The claimant must show, at least, by substantial evidence that the development of the disease is brought largely by the conditions present in the nature of the job. What the law requires is  a reasonable work-connection and not a direct causal relation.

It is enough that the hypothesis on which the workmen’s claim is based is probable. Medical opinion to the contrary can be disregarded especially where there is some basis in the facts for inferring a work-connection. Probability not certainty is the touchstone.

Prostate cancer is characterized as a  condition where “certain cells in the prostate become abnormal, multilply without control or order, and form a tumor.” While it  is one of the leading causes of death among men, not much is known about the illness’ etiology or cause. The established risk factors for prostate cancer “are advanced age, ethnicity, genetic factors and family history[.]”
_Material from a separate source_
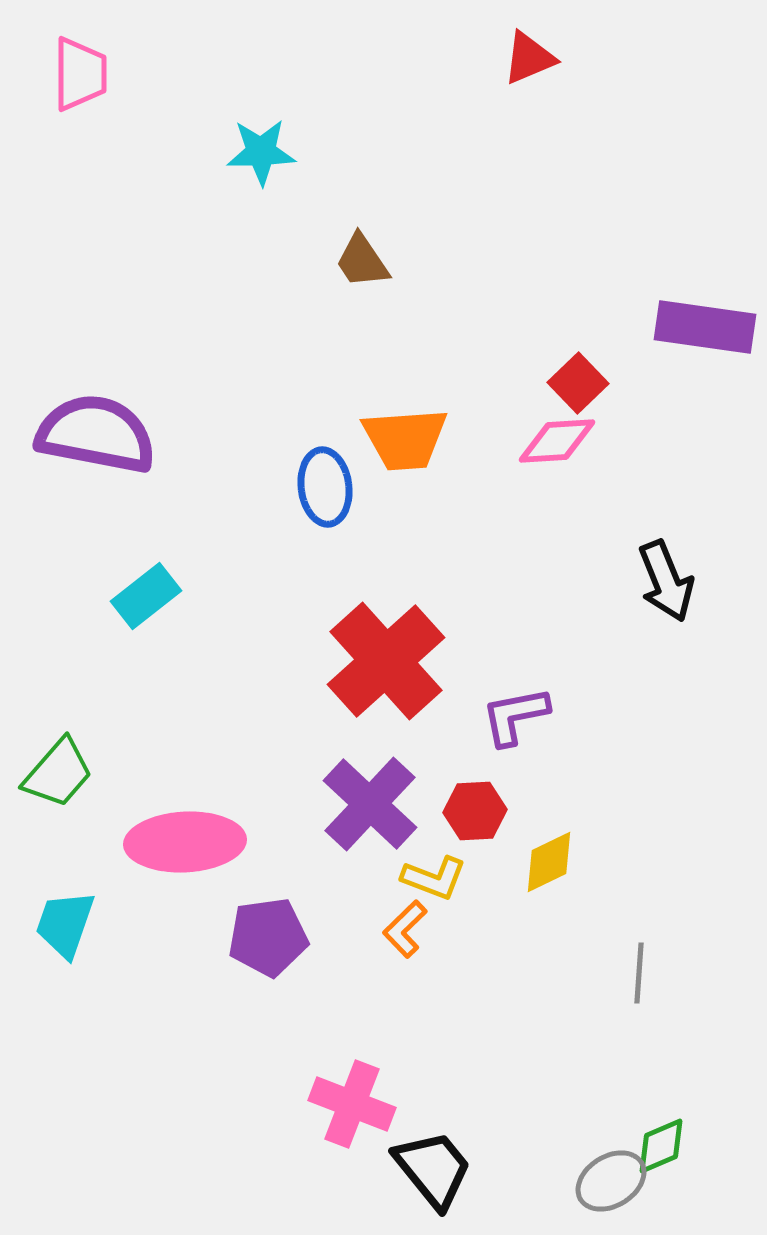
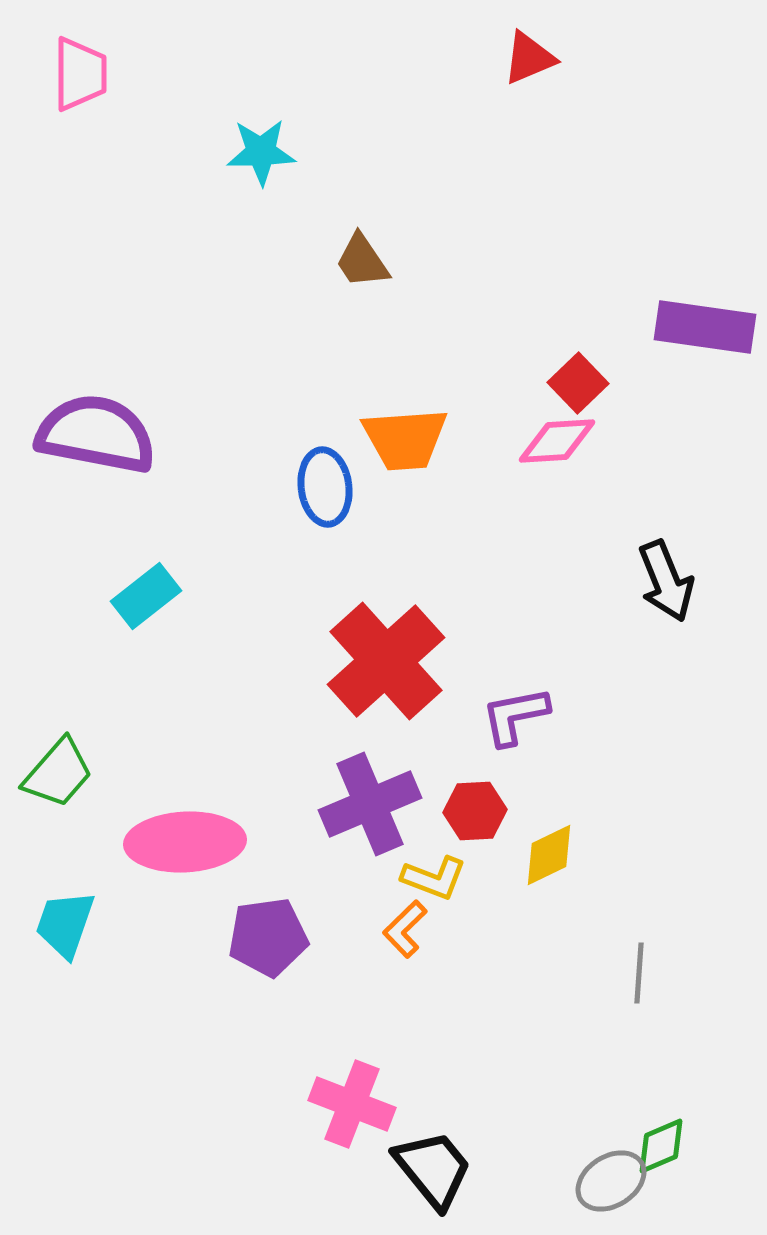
purple cross: rotated 24 degrees clockwise
yellow diamond: moved 7 px up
However, several studies have suggested that work-related exposures to certain substances, such as chromium, have the potential of affecting the risk of getting prostate cancer. A recent study “revealed a  small but significant increase in prostate cancer risk for chromium exposure[.]”

In this case, it is undisputed that the deceased’s work included assisting the welder and machinist in cutting steel materials. It is said that “[ w ]orkers engaged in the manufacturing or handling stainless steel are exposed to chromium in varying degrees.” Thus, it is not unlikely that Imido’s work increased the risk of him contracting the disease. This probability suffices to warrant the grant of the claimed benefits.

It must be stressed that while Presidential Decree No. 626 has not incorporated “the presumption of compensability and the theory of aggravation prevalent under the ‘Workmen’s Compensation Act[,]” it continues to be “an employees’ compensation law or a  social legislation” which should be liberally construed in favor of labor.